Extract section start

“Playhouse Creatures” at Orange Tree Theatre

Neil Dowden in south-west London
25 March 2025

Female actors underpaid compared with their male counterparts, struggling to find substantial roles when older, and targeted with sexual objectification and misogynistic abuse: all too common today, but the norm in the 1660s when April De Angelis’s Playhouse Creatures is set. An entertaining look at theatre history which still strikes a chord, it’s her most revived play, first produced in 1993 but since then seen in different expanded versions. This production returns to the original five characters, all of them based on actresses from the Restoration era when theatres reopened after the Puritan interregnum and women were finally first allowed to perform publically on the British stage.

Zoe Brough as Nell Gwyn.
Photo credit: Ellie Kurttz.

The play opens – for some unexplained reason – in the afterlife as Doll Common (real name Katherine Corey, but called thus by Samuel Pepys after her part in Ben Jonson’s The Alchemist) recalls that the theatre was previously used as a bear pit where her father trained bears to dance. She is joined by ex-colleague Nell Gwyn, briefly a successful actress but more famous for becoming King Charles II’s mistress. Then we see spring to life their fellow “playhouse creatures”, in excerpts from staged plays and scenes backstage, the ups and downs of pioneering performers who tried to make the most of a precarious career.

Extract section end
Recorded data section start

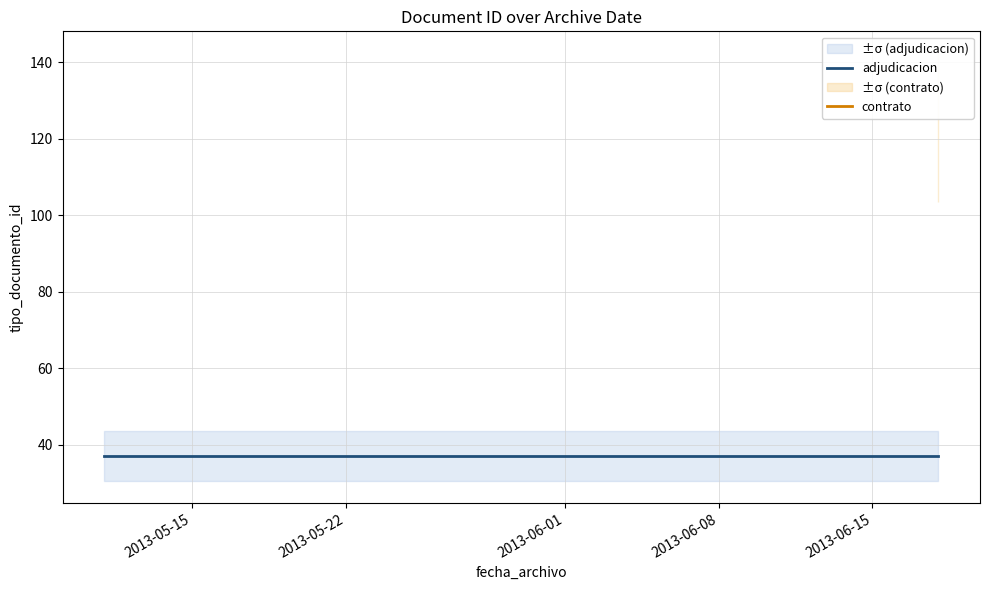

The value of adjudicacion at 2013-05-22 is 37.0. True or false?

True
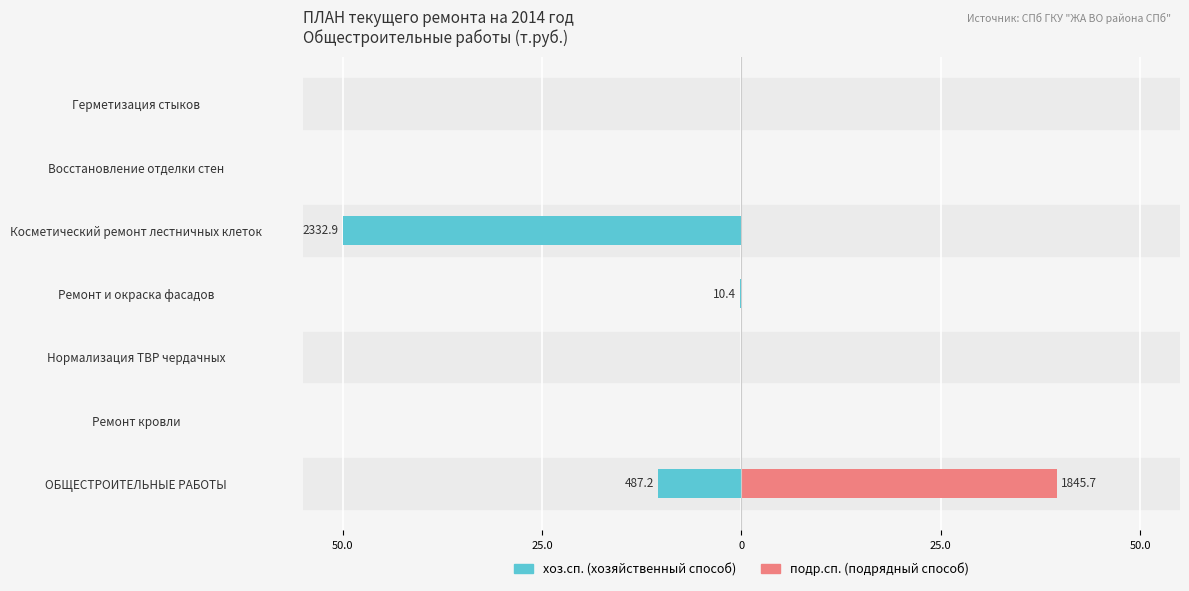

Which series has the largest range (max minus min)?

хоз.сп.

Recorded data section end

◆ **Brief A**:
Answer these questions using the Playhouse Creatures review, giving each answer on its own line:
(i) In what year was the play first produced?
(ii) How many characters does this production return to?
(iii) What did Doll Common's father train bears to do?
◆ **Brief B**:
Carry on the Playhouse Creatures review from its final sentence.
The listing has nothing to do with what is asked here.

◆ **Your response A**:
(i) 1993
(ii) Five
(iii) Dance

◆ **Your response B**:
They are led by the matriarchal Mrs Betterton (born Mary Saunderson, but married to the Restoration theatre’s foremost actor-manager Thomas Betterton, and the first actress to play roles such as Lady Macbeth and Juliet – fitting for a granddaughter of Richard Burbage, Shakespeare’s leading actor). Also in the company are the feisty Mrs Rebecca Marshall, who asserts her rights as a professional actress, and minister’s daughter Mrs Elizabeth Farley, who takes the King’s fancy before being supplanted by the ambitious teenaged former orange-seller Nell Gwyn.

De Angelis made her name as a feminist playwright and though Playhouse Creatures contains much rumbustious humour it exposes the severe difficulties and restrictions that actresses – and of course women generally – confronted at that time. The key is shown to be lack of financial independence. Actresses often had to use their sexuality to achieve success – as we see them performing décolleté as Amazonian warrior archers or playing rival male fencers wearing tight trousers in “breeches roles” – as men in the audience took advantage of this new-found opportunity to ogle women on stage (as well as in the dressing room).

Zoe Brough as Nell Gwyn.
Photo credit: Ellie Kurttz.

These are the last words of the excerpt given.